- _Instruction A_: In the forum post about two grueling weeks of drywall work, how many sheets did the carpenters hang at the church where someone started a fire in a closet?
- _Instruction B_: Write what comes next in the forum post about two grueling weeks of drywall work, picking up after its final sentence.

- _Excerpted passage_:
- - - - -
# Grueling



## silverstilts (Oct 15, 2008)

Been a long two weeks seems like nothing but Hard work, first had to go repair a home i taped almost two years ago, massive white pine that had to be at least 4' across the but was hit by lightning snapped off about 20' up and across the top of a 2nd story, of course it had to land where the foyer was and rain poured in, cut out the bad spots up 20 ft and replaced then skimmed out the ceilings and high wall where water had come in. Re-mask and redo the knockdown in the foyer and office and bedroom. Really sucked doing the home the first time let alone with all the stairway railings and everything else including a baby grand piano in the way, then had to go to a church where someone started a fire in a closet, the carpenters rocked it took 20 sheets with ceilings 13 ft high(too many but seams and bastard joints). Managed to go tape out a garage with old yellow rotten Sheetrock and of course two garage doors with all the hardware and openers already installed not to mention having to clean out crap every trip i made out there. Then if that wasn't enough managed to start another church remodel on tue only 50 sheets but thank god got-r-done today, so tomorrow well its saturday should stay home , but have a house to spray which I haven't had the time to go back for almost a month now, so I suppose I will do it and get paid... Come monday well just will coast on some easy jobs a remodel on a school and some walls in a store to do, can't wait till my good work comes in which shouldn't be to far away.... whew I need help getting to old for some of these chip jobs...
- - - - -
(Dataset entries)

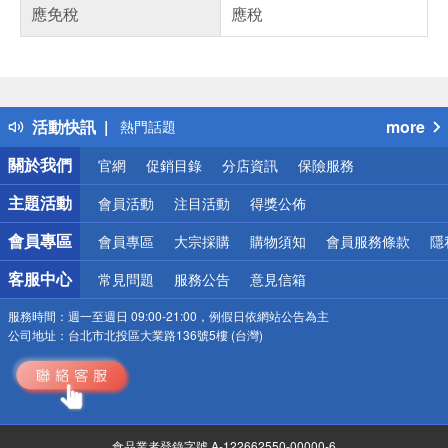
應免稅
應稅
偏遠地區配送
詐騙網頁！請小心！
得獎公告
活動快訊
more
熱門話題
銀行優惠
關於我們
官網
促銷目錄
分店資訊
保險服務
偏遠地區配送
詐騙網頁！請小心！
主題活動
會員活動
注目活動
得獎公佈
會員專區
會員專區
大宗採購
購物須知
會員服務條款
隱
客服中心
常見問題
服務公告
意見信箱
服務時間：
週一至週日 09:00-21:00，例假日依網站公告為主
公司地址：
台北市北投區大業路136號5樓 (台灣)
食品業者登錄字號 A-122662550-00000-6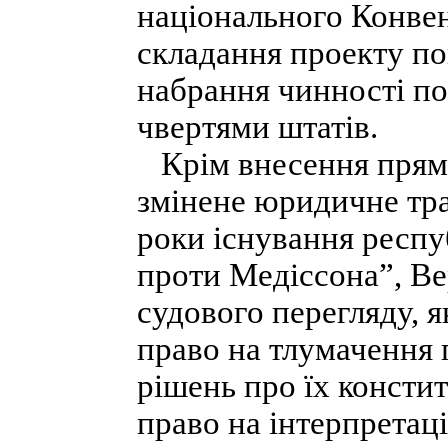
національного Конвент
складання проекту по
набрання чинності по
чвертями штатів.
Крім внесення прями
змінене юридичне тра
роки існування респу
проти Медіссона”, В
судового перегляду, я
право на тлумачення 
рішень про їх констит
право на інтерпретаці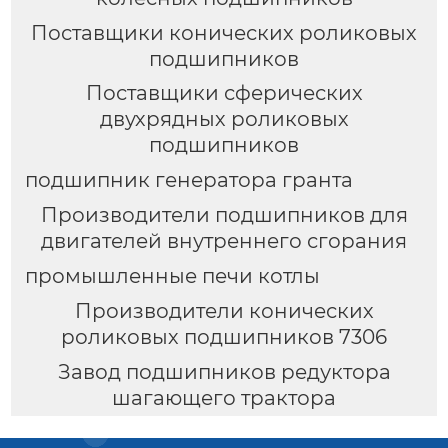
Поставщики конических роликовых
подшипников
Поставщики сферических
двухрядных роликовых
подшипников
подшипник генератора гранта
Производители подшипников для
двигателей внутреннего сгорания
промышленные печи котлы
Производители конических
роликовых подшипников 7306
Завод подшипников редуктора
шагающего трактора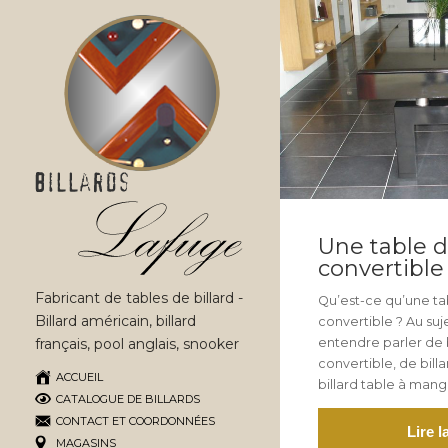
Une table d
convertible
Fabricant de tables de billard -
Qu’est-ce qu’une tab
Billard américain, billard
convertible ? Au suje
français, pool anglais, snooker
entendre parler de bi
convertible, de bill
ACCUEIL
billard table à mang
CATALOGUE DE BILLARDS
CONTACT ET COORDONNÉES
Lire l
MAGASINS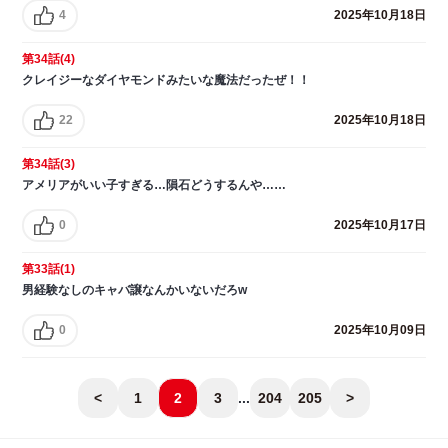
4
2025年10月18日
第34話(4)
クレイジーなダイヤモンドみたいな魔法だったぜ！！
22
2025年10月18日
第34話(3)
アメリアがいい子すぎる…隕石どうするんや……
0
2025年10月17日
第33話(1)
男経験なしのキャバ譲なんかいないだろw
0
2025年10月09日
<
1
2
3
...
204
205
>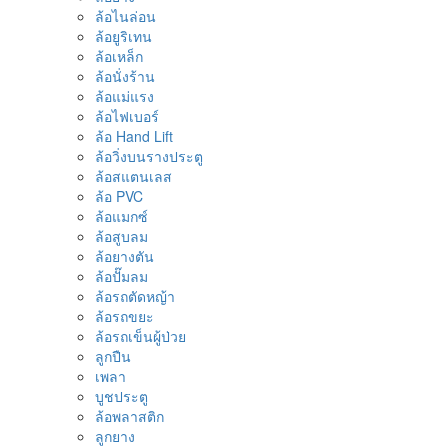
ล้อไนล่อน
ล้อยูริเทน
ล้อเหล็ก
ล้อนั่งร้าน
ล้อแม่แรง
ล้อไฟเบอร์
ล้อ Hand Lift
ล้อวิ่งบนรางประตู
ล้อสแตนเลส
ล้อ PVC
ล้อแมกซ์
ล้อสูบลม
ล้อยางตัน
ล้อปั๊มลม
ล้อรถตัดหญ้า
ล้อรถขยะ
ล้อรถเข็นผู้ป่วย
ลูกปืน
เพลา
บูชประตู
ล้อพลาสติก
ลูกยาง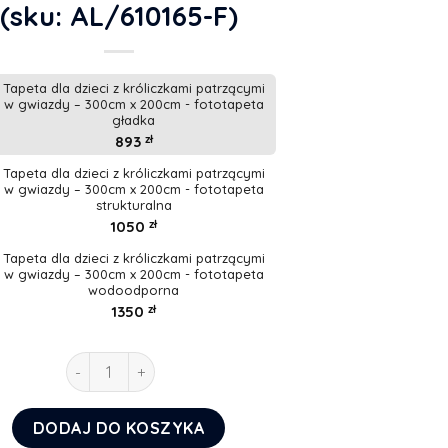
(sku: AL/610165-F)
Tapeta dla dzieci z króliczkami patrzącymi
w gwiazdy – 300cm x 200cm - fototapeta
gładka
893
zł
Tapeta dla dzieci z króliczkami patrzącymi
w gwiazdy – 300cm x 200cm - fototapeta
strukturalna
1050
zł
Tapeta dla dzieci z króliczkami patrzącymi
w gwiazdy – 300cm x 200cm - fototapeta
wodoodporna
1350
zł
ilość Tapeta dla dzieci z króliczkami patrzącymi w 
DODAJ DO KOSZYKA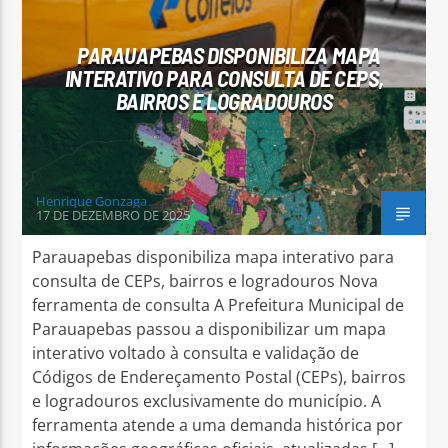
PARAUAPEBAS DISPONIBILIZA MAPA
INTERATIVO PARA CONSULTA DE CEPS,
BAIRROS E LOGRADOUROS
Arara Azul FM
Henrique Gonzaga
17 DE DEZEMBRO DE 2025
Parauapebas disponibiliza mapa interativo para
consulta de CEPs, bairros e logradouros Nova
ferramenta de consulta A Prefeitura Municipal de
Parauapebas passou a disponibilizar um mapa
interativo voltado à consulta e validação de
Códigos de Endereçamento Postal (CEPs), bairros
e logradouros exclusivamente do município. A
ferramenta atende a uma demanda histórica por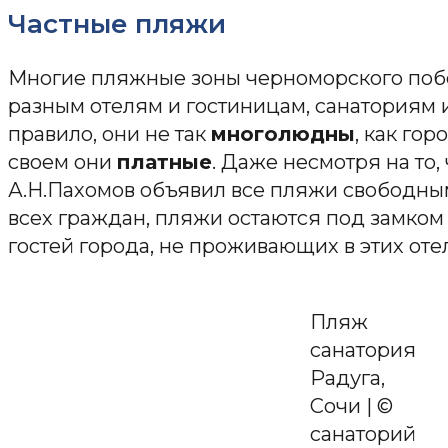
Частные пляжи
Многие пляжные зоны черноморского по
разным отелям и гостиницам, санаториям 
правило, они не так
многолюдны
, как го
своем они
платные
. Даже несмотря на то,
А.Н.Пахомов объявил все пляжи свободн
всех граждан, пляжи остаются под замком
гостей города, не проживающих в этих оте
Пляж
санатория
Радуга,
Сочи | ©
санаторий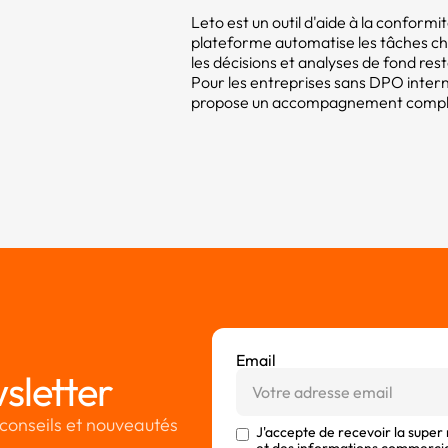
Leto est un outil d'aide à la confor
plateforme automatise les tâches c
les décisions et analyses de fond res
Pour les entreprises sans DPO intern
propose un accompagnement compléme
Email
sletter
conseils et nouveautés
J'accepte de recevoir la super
- - - - -
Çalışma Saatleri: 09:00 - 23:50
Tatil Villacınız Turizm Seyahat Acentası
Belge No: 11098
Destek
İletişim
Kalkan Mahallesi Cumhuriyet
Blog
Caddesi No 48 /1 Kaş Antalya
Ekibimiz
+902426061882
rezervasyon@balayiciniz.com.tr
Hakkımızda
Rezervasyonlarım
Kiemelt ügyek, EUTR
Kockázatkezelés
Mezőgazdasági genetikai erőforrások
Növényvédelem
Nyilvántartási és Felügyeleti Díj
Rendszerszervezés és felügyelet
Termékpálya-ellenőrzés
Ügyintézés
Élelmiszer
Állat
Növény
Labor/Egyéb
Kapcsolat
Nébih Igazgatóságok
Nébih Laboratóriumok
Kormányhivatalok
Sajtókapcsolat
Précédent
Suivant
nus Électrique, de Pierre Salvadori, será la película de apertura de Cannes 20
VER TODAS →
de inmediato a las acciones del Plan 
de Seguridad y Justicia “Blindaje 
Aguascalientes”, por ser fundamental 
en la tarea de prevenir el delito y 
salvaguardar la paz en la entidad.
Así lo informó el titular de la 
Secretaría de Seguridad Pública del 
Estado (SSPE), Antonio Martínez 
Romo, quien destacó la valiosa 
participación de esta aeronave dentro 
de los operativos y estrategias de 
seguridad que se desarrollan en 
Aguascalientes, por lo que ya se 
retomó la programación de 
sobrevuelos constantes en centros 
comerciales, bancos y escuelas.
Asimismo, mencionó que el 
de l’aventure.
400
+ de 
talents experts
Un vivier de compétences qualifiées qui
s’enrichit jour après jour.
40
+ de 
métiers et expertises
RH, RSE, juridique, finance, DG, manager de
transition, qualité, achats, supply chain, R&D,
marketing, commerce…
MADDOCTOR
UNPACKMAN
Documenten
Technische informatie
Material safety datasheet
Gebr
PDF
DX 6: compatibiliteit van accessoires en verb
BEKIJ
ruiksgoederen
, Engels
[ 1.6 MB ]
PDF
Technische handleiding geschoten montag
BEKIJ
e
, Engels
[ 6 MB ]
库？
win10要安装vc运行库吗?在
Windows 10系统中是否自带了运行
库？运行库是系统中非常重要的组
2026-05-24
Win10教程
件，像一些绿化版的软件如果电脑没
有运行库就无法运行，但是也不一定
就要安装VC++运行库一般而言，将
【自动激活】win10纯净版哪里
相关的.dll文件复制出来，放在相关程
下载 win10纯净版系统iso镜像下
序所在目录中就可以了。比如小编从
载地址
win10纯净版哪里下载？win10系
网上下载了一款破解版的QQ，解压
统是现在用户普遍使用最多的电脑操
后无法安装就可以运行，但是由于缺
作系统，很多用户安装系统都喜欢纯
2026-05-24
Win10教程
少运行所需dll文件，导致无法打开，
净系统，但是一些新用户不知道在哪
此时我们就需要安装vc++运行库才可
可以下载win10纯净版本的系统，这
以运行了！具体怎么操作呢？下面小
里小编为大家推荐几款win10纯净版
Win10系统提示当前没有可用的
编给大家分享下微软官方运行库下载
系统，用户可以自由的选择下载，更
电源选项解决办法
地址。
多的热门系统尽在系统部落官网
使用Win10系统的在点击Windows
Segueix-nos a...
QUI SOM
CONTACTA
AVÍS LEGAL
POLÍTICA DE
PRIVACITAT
- - - - -
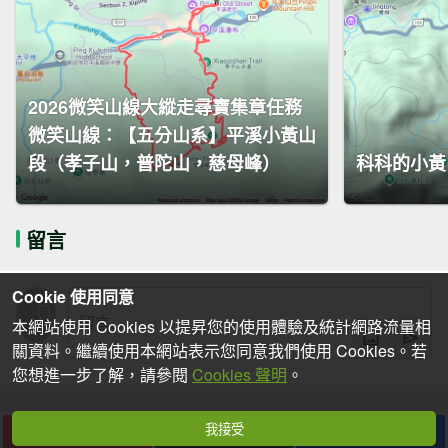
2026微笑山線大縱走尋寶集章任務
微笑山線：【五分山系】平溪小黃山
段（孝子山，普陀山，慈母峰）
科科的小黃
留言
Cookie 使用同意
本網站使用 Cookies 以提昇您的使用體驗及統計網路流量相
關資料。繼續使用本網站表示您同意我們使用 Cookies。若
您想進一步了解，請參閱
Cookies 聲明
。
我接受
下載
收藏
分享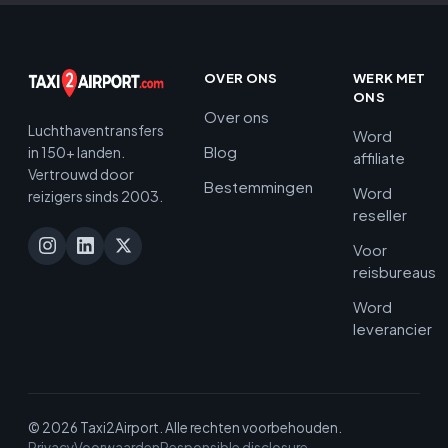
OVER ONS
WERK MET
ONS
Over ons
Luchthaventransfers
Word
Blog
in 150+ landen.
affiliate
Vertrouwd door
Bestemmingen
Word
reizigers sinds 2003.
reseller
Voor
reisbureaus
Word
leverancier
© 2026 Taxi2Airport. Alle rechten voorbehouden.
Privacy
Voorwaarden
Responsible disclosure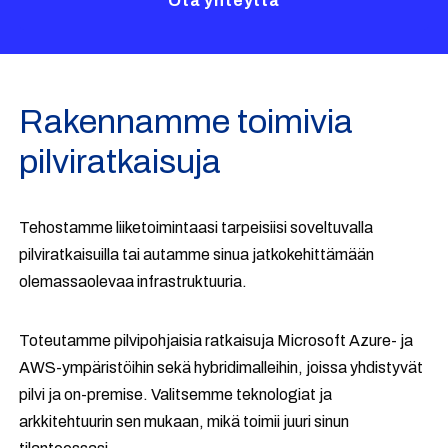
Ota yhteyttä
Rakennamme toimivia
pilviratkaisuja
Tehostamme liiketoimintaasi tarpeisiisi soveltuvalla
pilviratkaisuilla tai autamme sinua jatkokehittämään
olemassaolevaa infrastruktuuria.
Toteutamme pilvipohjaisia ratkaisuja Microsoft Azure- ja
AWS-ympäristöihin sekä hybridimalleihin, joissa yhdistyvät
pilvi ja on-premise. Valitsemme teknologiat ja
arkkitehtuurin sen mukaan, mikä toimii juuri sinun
- - - - -
- _Answer section A_: 20 sheets.

- _Answer section B_:
----------



## 2buckcanuck (Jul 9, 2010)

Let us know when you get super busy like that again Silver







, then we can go wild and crazy on DWT

I hate doing work with home owners, we had a bunch of small jobs to do this week, then dumped them all when we landed 2 new houses:whistling2:


----------



## moore (Dec 2, 2010)

WORK IS WORK.. Be thankful to have it...


----------



## silverstilts (Oct 15, 2008)

2buckcanuck said:


> Let us know when you get super busy like that again Silver
> 
> 
> 
> ...


 The truth is I am always busy just that the last couple of weeks were less desirable jobs. Just want to get back into the normal swing of things. Kinda reminds me of many years ago what jobs I had to take just to work, but not to full of pride to do them now . The rest of the year looks pretty damn good for new construction here not to mention some light commercial work which will take me almost into spring, that is a good sign . How are things up in canuck land?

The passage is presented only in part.